Drew Harwell (@DrewHarwell) wrote a balanced article in the Washington Post about the ways universities are using wifi, bluetooth, and mobile phones to enact systematic monitoring of student populations. The article offers multiple perspectives that variously support and critique the technologies at play and their institutional implementation. I’m here to lay out in clear terms why these systems should be categorically resisted.

The article focuses on the SpotterEDU app which advertises itself as an “automated attendance monitoring and early alerting platform.” The idea is that students download the app and then universities can easily keep track of who’s coming to class and also, identify students who may be in, or on the brink of, crisis (e.g., a student only leaves her room to eat and therefore may be experiencing mental health issues). As university faculty, I would find these data useful. They are not worth the social costs.

One social consequence of SpotterEDU and similar tracking applications is that these technologies normalize surveillance and degrade autonomy. This is especially troublesome among a population of emerging adults. For many traditionally aged students (18-24), university is a time of developmental transition—like adulting with a safety net. There is a fine line between mechanisms of support and mechanisms of control. These tracking technologies veer towards the latter, portending a very near future in which extrinsic accountability displaces intrinsic motivation and data extraction looms inevitable.

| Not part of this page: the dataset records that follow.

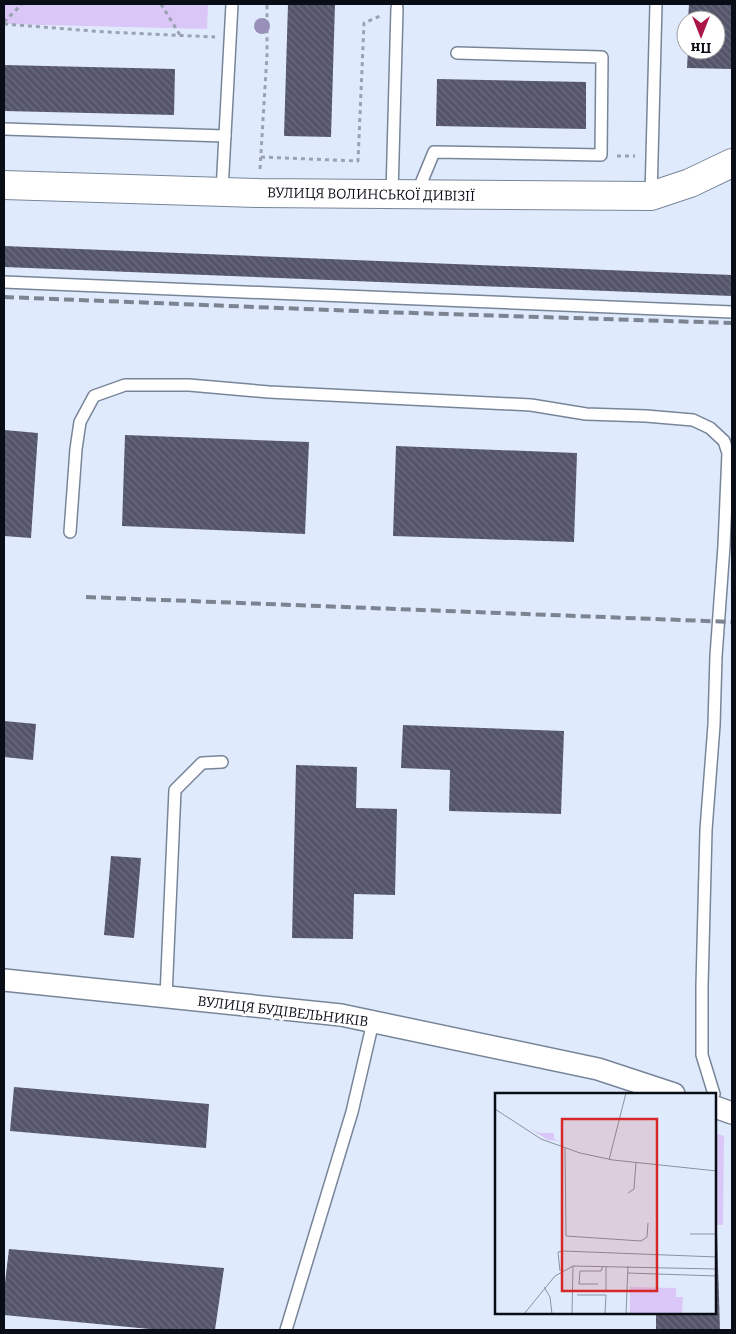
<svg xmlns="http://www.w3.org/2000/svg" width="736" height="1334" font-family="Bitter,serif">
<style>
.green{fill:#dbc7f7}
.building{fill:url(#building-back-hatch)}
.lines{fill:none;stroke-linecap:round;stroke-linejoin:round}
.service-casing{stroke:#788599;stroke-width:14}
.minor-casing{stroke:#788599;stroke-width:24}
.tertiary-casing{stroke:#788599;stroke-width:30}
.path{stroke:#99a2b1;stroke-width:3;stroke-dasharray:4 4;stroke-linecap:butt}
.service{stroke:#fff;stroke-width:11}
.minor{stroke:#fff;stroke-width:21}
.tertiary{stroke:#fff;stroke-width:28}
.rail{stroke:#7c8491;stroke-width:4;stroke-dasharray:10 5;stroke-linecap:butt}
.tree{fill:#9a8fbb}
.labels{text-anchor:middle;stroke-width:5;stroke-linejoin:round;paint-order:stroke}
.street-label{font-size:14px;fill:#090d15;stroke:#fff}
.inset-road{fill:none;stroke:#8992a0;stroke-width:1}
.view{fill:#d62828;fill-opacity:0.15;stroke:#d62828;stroke-width:2.5}
.inset-edge{fill:none;stroke:#090d15;stroke-width:2.5}
</style>
<defs>
<pattern id="building-back-hatch" width="6" height="6" patternUnits="userSpaceOnUse" patternTransform="scale(1.25)"><rect width="6" height="6" fill="#54556a"/><path d="M-1 5l2 2M0 0l6 6M5-1l2 2" fill="none" stroke="#6c6d7e"/></pattern>
</defs>
<rect width="100%" height="100%" fill="#dfebfd"/>
<g class="green">
<path d="M4,4H208L207,29L4,24Z"/>
<path d="M715,1133L724,1136L723,1225H715Z"/>
</g>
<g class="building">
<path d="M288,4H335L331,137L284,136Z"/>
<path d="M689,4H732V69L687,68L688,50H716V20H688Z"/>
<path d="M4,65L175,69L174,115L4,111Z"/>
<path d="M437,79L586,82V129L436,126Z"/>
<path d="M4,246L732,275V296L4,267Z"/>
<path d="M4,430L38,433L31,538L4,536Z"/>
<path d="M125,435L309,442L305,534L122,526Z"/>
<path d="M396,446L577,453L574,542L393,536Z"/>
<path d="M4,721L36,724L33,760L4,757Z"/>
<path d="M403,725L564,731L561,814L449,811L450,770L401,768Z"/>
<path d="M296,765L357,767L356,808L397,809L395,895L354,894L353,939L292,938Z"/>
<path d="M111,856L141,858L134,938L104,935Z"/>
<path d="M14,1087L209,1104L206,1148L10,1131Z"/>
<path d="M715,1232H717L720,1330H656V1313H715Z"/>
<path d="M9,1249L224,1268L215,1330H160L4,1315V1291Z"/>
</g>
<g class="lines">
<defs>
<g id="service">
<path d="M4,129L225,136"/>
<path d="M222,191L232,4"/>
<path d="M417,193L434,152L601,155L602,57L457,53"/>
<path d="M392,194L397,8"/>
<path d="M651,196L656,4"/>
<path d="M4,282L732,312"/>
<path d="M70,532L76,449L80,422L94,396L125,385H189L269,392L531,405L586,414L646,416L693,420L710,428L724,441L728,453L724,546L716,656L714,725L706,830L702,986V1055L714,1094"/>
<path d="M166,997L175,790L202,763L222,762"/>
<path d="M286,1330L352,1112L373,1022"/>
</g>
<g id="minor">
<path d="M4,980L341,1015L598,1069L674,1094"/>
<path d="M715,1107L732,1113"/>
</g>
<path id="tertiary" d="M4,185L258,193L651,196L690,183L732,163"/>
</defs>
<use href="#service" class="service-casing"/>
<use href="#minor" class="minor-casing"/>
<use href="#tertiary" class="tertiary-casing"/>
<g class="path">
<path d="M161,4L180,35"/>
<path d="M4,22L22,4"/>
<path d="M4,24L106,32L215,37"/>
<path d="M617,156H635"/>
<path d="M261,157L358,161L364,23L380,16"/>
<path d="M260,169L267,55V4"/>
</g>
<use href="#service" class="service"/>
<use href="#minor" class="minor"/>
<use href="#tertiary" class="tertiary"/>
<g class="rail">
<path d="M4,297L381,312L732,323"/>
<path d="M86,597L732,622"/>
</g>
</g>
<circle class="tree" cx="262" cy="26" r="8"/>
<g class="labels">
<g class="street-label">
<text transform="translate(371 194) rotate(1)" y="5">ВУЛИЦЯ ВОЛИНСЬКОЇ ДИВІЗІЇ</text>
<text transform="translate(283 1011) rotate(7)" y="5">ВУЛИЦЯ БУДІВЕЛЬНИКІВ</text>
</g>
</g>
<g transform="translate(495 1093)">
<rect width="221" height="221" fill="#dfebfd"/>
<path d="M34,35L45,40H59V46L65,48L53,47ZM135,194L181,195V204H188L187,221H135Z" fill="#dbc7f7"/>
<path class="inset-road" d="M0,16L46,46L85,60L118,67L222,78M70,55L71,143L146,148L152,144L153,130M114,67L131,0M133,100L139,96L141,70M195,141H222M65,178L63,159L68,158L222,164M133,180L222,183M103,191H84L85,178H106L108,173M49,194L55,204L57,221M111,197V173M82,202H111L110,221M29,221L60,183L78,173L222,176M77,221L78,173M131,221L133,173"/>
<path class="view" d="M67,26H162V198H67Z"/>
<rect width="221" height="221" class="inset-edge"/>
</g>
<rect width="736" height="1334" fill="none" stroke="#090d15" stroke-width="10"/>
<g transform="translate(701 35) rotate(180)"><circle r="24" fill="#ffffff" stroke="#9d9ea1"/>
<path d="M0-4L9 19L0 12L-9 19Z" fill="#aa1647"/>
<text y="-8" font-size="14" font-weight="bold" text-anchor="middle" fill="#090d15">Пн</text>
</g>
</svg>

Speaking of data extraction, these tracking technologies run on data. Data is a valuable resource. Historically, valuable resources are exploited to the benefit of those in power and the detriment of those in positions of disadvantage. This pattern of reinforced and amplified inequality via data economies has already played out in public view (see: targeted political advertising, racist parole decisions, sexist hiring algorithms). One can imagine numerous ways in which student tracking will disproportionately affect disadvantaged groups. To name a few: students on financial aid may have their funding predicated on behavioral metrics such as class attendance or library time; “normal” behaviors will be defined by averages, which implicitly creates standards that reflect the demographic majority (e.g., white, upper-middle class) and flags demographic minorities as abnormal (and thus in need of deeper monitoring or intervention); students who work full-time may be penalized for attending class less regularly or studying from remote locations. The point is that data systems come from society and society is unequal. Overlaying data systems onto social systems wraps inequality in a veneer of objectivity and intensifies its effects.

Finally, tracking systems will not be constrained to students. It will almost certainly spread to faculty. Universities are under heavy pressure to demonstrate value for money. They are funded by governments, donors, and tuition-paying students and their families. It is not at all a stretch to say that faculty will be held to account for face time with students, time spent in offices, duration of classes, and engagement with the university. This kind of monitoring erodes the richness of the academic profession with profound effects on the nature of work for tenure-line faculty and the security of work for contingent lecturers (who make up an increasing majority of the academic workforce).

To end on a hopeful note, SpotterEDU and other tracking applications are embedded in spaces disposed to collective action. Students have always been leaders of social change and drivers of resistance. Faculty have an abundance of cultural capital to expend on such endeavors. These technologies affect everyone on campus. Tenure-line faculty, contingent faculty, and students each have something to lose and thus a shared interest and common struggle[1]. We are all in the mess together and together, we can resist our way out.